Assignment:
Where does the string "single" appear in the records? Copy every line that contains it.

Collected data:
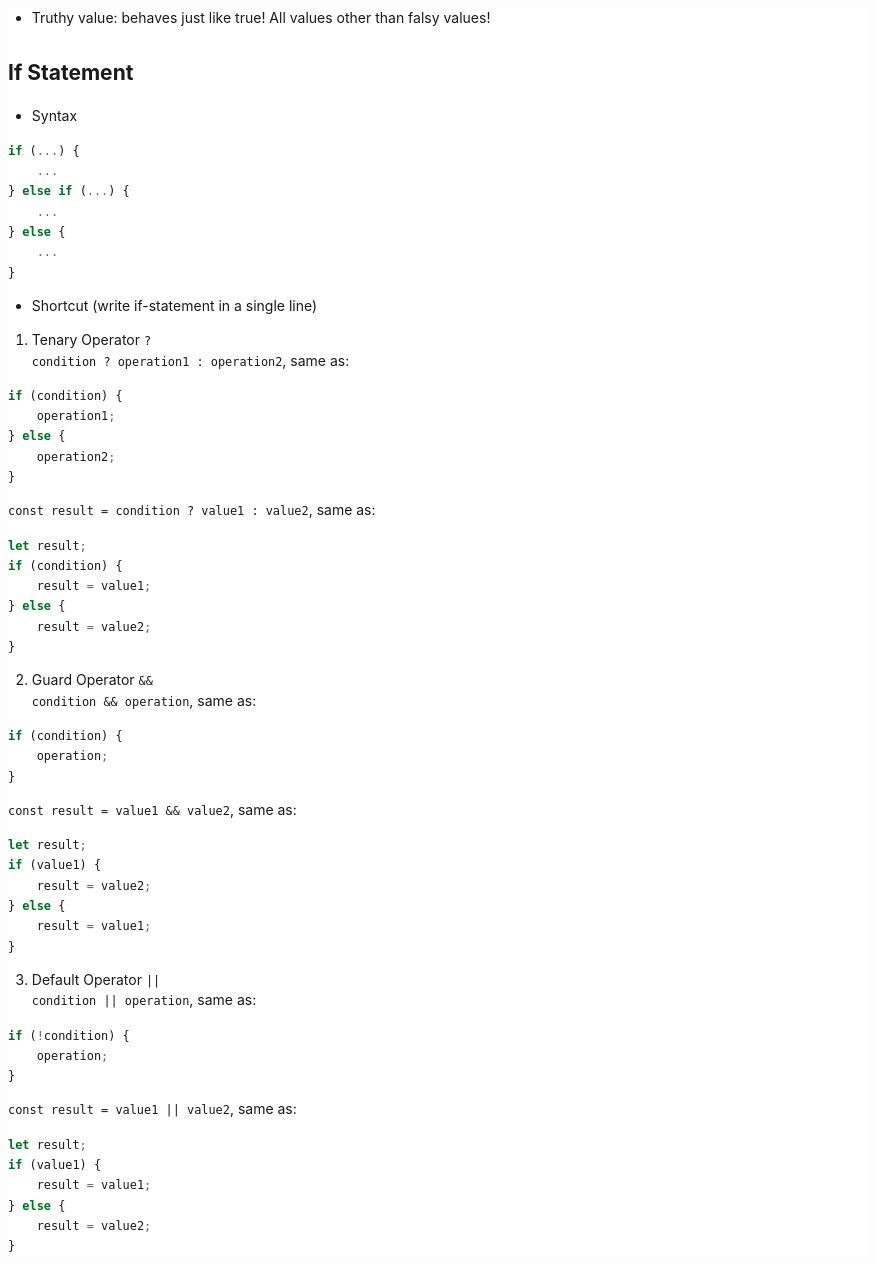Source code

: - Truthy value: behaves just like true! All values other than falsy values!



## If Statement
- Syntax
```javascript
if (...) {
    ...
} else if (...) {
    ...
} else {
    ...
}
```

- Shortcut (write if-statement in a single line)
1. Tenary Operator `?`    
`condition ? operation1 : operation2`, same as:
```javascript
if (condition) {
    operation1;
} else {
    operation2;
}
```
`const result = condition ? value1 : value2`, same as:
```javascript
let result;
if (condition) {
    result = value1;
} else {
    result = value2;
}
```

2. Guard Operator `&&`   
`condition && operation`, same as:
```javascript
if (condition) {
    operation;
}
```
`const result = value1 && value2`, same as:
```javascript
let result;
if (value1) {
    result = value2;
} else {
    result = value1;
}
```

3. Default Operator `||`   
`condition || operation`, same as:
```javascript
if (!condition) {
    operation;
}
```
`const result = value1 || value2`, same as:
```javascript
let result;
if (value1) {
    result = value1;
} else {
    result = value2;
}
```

---

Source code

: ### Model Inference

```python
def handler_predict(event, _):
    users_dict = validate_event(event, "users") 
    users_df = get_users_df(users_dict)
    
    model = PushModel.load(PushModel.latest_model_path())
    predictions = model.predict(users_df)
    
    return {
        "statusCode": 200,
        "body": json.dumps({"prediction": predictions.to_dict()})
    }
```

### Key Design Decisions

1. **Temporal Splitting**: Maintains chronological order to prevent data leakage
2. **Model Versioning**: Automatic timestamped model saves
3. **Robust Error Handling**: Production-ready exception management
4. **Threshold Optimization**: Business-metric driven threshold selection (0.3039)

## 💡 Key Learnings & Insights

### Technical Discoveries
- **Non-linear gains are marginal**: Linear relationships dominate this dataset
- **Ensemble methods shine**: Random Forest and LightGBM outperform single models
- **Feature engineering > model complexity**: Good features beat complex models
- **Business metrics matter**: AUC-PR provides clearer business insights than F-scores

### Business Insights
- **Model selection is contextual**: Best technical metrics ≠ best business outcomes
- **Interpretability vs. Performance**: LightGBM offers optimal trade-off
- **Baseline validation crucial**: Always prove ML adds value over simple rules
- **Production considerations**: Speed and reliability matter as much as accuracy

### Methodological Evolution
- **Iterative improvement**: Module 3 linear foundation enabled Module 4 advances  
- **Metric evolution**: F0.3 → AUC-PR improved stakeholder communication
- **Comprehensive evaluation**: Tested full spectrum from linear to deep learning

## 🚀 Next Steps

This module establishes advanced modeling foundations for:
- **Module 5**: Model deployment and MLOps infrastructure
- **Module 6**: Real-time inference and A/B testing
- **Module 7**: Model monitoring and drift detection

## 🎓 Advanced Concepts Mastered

==

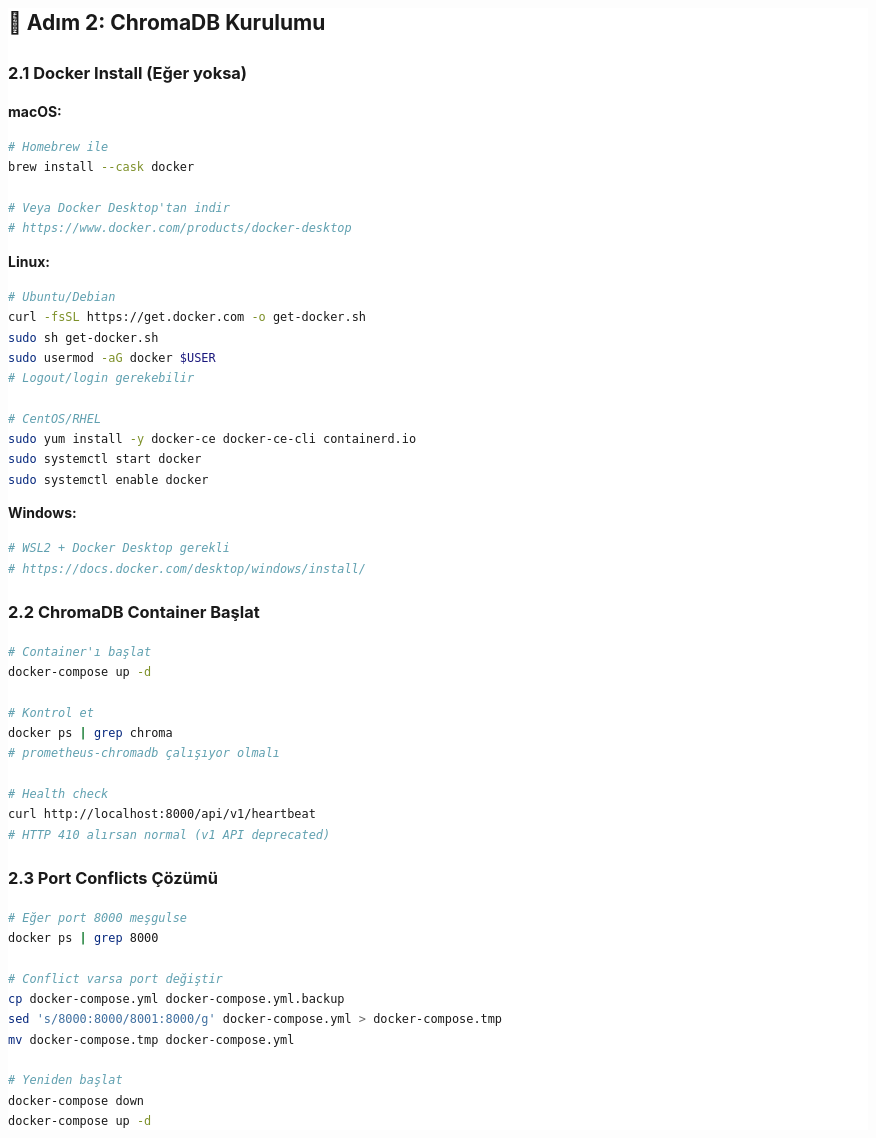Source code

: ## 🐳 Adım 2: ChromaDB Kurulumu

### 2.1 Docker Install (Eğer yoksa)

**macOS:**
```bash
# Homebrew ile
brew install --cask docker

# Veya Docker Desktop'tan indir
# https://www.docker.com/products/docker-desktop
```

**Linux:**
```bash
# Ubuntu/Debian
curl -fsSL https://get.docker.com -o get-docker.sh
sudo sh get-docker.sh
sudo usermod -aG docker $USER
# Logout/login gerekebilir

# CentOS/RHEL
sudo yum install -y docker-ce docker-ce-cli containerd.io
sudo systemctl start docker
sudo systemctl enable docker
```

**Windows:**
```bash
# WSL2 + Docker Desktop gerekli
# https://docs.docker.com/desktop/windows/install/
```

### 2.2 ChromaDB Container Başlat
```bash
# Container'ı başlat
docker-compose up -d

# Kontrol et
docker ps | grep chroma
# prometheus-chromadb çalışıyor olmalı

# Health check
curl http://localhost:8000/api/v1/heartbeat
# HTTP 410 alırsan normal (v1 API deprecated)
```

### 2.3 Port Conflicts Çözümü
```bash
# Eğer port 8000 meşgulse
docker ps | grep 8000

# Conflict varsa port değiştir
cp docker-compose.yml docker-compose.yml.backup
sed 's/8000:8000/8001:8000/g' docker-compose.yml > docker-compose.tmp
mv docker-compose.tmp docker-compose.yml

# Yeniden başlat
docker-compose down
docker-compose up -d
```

Result below:
- Shortcut (write if-statement in a single line)
- **Ensemble methods shine**: Random Forest and LightGBM outperform single models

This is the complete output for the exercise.